++++ EXTRACTED INFORMATION ++++

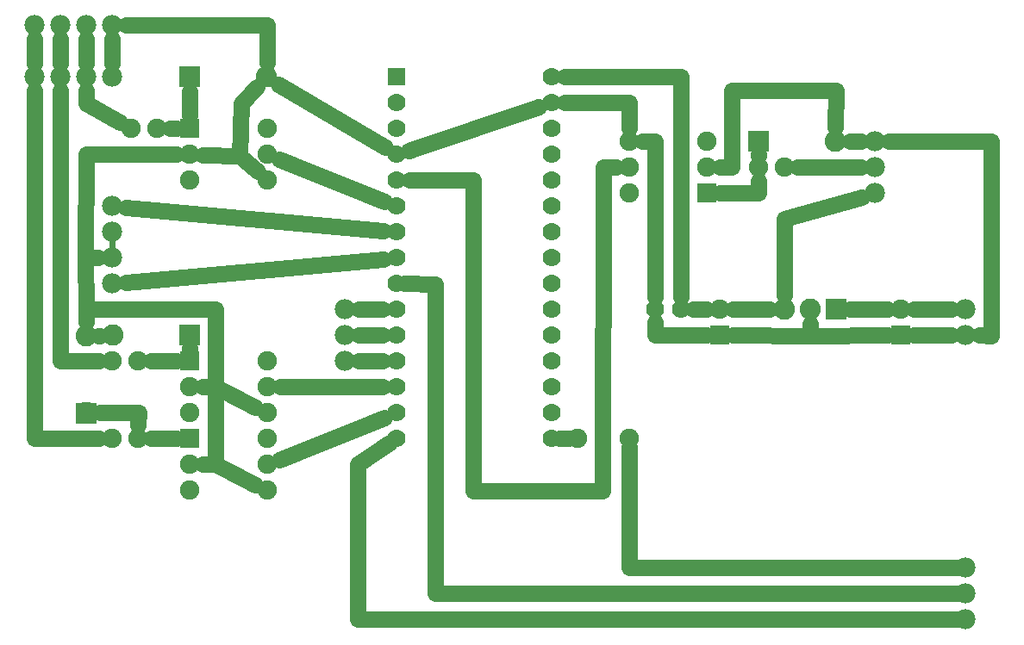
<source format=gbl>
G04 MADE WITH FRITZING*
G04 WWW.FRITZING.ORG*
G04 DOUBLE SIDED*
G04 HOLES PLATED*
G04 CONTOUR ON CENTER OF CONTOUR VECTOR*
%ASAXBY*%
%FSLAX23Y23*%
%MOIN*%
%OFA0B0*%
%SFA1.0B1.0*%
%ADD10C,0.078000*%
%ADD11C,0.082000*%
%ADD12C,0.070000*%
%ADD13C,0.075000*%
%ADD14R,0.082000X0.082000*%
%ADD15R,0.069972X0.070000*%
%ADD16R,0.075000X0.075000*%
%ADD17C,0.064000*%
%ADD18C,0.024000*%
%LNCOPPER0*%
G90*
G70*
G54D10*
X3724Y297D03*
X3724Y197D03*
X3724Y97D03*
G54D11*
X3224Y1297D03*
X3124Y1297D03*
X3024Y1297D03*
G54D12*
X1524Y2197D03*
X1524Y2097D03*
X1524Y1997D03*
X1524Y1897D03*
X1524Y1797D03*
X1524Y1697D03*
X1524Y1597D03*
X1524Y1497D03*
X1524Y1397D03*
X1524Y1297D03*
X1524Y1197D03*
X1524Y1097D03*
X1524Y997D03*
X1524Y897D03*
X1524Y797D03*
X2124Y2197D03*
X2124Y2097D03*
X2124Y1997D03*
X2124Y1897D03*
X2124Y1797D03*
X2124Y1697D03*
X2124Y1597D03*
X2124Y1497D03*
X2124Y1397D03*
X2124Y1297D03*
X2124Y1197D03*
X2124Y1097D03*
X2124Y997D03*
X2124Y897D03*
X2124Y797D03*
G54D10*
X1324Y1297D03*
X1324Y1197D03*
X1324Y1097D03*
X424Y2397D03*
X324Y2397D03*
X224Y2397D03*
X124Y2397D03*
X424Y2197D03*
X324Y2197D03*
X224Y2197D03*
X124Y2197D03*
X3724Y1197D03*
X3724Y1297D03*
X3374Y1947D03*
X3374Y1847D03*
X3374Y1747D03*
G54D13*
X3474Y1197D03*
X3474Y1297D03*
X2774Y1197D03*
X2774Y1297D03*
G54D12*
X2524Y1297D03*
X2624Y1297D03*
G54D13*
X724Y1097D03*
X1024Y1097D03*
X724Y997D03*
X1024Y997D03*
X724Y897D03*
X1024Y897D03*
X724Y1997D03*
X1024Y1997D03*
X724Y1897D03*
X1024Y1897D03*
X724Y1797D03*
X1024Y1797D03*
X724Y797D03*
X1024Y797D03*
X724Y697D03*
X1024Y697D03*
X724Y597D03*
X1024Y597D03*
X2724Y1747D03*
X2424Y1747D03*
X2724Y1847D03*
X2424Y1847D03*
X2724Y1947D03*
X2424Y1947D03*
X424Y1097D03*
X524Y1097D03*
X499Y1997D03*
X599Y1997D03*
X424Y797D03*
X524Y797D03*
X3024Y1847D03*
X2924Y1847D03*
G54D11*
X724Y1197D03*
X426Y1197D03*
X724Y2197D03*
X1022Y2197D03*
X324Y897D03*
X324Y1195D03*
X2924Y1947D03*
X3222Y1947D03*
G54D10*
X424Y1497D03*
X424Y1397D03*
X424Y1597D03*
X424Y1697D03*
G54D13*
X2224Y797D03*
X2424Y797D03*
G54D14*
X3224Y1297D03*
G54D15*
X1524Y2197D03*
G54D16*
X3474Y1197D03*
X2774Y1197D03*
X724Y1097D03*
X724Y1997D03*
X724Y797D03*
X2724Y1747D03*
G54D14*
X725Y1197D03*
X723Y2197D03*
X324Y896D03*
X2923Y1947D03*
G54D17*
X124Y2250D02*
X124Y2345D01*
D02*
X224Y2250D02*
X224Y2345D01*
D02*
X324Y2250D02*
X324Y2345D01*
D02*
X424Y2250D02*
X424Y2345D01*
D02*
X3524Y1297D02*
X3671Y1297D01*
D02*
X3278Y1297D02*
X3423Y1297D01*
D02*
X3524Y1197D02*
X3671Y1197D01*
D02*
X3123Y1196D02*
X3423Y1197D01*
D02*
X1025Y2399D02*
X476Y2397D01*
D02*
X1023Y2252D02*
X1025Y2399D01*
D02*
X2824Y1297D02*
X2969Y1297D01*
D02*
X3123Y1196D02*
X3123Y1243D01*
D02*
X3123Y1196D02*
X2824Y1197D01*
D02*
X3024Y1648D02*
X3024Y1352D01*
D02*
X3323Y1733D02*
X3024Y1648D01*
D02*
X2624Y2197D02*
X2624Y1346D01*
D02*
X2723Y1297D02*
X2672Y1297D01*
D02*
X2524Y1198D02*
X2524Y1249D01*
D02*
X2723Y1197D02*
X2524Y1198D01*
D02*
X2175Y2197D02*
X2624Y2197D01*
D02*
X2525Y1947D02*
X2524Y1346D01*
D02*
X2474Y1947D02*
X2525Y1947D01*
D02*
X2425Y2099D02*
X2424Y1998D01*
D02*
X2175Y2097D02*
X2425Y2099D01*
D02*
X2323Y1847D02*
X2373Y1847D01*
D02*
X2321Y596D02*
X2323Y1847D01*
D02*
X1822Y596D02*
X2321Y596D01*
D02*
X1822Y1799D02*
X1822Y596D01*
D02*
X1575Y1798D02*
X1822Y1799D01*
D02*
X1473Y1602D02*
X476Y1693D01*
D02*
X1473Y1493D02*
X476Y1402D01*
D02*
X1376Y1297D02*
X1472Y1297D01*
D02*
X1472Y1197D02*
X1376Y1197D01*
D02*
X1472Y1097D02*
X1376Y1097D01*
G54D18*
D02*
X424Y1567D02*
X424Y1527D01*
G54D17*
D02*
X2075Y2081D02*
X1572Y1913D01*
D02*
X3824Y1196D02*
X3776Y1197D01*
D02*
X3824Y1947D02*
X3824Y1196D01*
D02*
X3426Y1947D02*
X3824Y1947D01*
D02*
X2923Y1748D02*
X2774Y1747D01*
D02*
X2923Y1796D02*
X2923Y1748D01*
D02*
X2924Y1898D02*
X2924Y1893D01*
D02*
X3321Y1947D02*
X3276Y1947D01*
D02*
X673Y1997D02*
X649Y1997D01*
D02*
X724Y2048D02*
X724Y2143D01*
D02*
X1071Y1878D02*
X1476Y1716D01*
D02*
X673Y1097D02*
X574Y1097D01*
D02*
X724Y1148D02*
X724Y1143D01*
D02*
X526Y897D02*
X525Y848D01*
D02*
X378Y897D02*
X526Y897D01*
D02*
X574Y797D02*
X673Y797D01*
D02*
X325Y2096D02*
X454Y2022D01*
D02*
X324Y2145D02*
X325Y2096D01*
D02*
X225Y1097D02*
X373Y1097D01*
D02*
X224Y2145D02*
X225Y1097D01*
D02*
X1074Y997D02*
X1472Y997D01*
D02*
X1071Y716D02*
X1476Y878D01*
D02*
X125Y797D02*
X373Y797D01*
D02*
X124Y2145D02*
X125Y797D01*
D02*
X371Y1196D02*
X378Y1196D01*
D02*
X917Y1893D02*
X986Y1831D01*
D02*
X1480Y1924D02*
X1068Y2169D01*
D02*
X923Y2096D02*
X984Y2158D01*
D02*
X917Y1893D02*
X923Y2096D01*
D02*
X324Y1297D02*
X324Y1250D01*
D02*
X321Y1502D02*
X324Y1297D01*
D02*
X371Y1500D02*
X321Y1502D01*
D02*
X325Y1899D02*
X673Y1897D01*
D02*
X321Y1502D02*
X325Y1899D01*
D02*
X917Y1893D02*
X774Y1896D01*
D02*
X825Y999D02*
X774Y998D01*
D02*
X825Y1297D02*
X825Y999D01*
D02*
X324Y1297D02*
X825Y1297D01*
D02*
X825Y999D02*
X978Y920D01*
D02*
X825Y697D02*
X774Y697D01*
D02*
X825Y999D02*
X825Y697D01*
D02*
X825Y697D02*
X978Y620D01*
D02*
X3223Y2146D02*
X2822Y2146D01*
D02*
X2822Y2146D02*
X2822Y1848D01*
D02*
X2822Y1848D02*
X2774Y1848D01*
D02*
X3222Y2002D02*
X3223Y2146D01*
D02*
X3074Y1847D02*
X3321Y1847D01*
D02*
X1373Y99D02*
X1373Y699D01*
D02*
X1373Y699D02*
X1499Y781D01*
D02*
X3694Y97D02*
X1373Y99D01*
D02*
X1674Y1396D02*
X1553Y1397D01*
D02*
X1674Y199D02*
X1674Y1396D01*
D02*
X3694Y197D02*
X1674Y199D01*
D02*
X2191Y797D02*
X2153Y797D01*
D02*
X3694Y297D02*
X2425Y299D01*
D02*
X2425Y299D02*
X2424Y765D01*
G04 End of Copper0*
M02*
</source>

++++

# TASK BRIEF:
Of the lines in the data, report each one containing the string "FRITZING".

# ANSWER:
G04 MADE WITH FRITZING*
G04 WWW.FRITZING.ORG*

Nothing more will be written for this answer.